May 29 (Bloomberg) -- Banca Popolare di Milano Scrl fell to the lowest in more than four months after former Chairman Massimo Ponzellini was placed under house arrest as part of a probe into transactions of Italy’s oldest cooperative bank.
The stock fell as much as 12 percent to 29.4 cents, the lowest since Jan. 16, making it the worst performer on Italy’s benchmark FTSE MIB Index. Pop. Milano traded down 3.1 percent at 32.3 cents at 4:19 p.m., giving the bank a market value of about 1 billion euros ($1.3 billion).
The investigation, conducted by prosecutors in Milan, is focused on bribes of 5.7 million euros that the bank’s executives allegedly received after granting financing to several firms, Italian financial police in Milan said in a statement today.

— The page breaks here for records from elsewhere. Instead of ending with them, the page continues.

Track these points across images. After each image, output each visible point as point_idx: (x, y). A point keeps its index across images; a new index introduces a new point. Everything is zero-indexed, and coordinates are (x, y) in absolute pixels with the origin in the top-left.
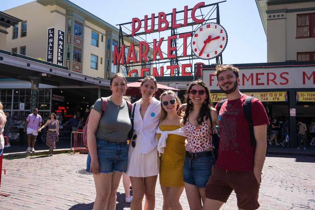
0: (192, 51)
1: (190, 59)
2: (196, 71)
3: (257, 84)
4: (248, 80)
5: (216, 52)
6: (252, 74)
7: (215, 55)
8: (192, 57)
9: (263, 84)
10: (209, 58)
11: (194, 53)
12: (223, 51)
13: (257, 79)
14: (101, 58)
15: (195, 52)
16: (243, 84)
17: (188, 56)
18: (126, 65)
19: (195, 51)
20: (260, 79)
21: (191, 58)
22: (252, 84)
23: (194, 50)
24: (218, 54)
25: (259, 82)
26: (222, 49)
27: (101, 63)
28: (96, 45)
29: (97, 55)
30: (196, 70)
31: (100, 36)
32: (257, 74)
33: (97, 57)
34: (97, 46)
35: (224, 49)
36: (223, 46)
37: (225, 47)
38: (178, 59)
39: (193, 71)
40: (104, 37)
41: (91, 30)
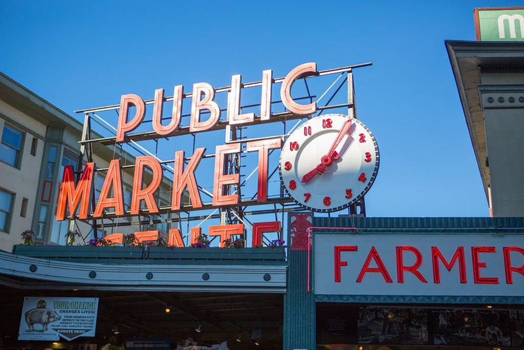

Ponzellini, who was chairman of Pop. Milano until October 2011, is accused of corruption, money laundering and criminal association, a financial police official in Milan said by phone.
“I don’t think the probe can affect the bank’s performance,” said Vanni Lucchelli, a partner at Compagnia Fiduciaria Lombarda SpA in Milan. “The news confirms the lack of transparency and the poor governance of previous management.”
Pop. Milano sees no financial impact from the probe, it said in a statement. The lender said it is a damaged party in the investigation and is cooperating with authorities.
A spokesman for Ponzellini, who is also chairman of Impregilo SpA, didn’t return two calls seeking comment. A Pop. Milano spokesman declined to comment.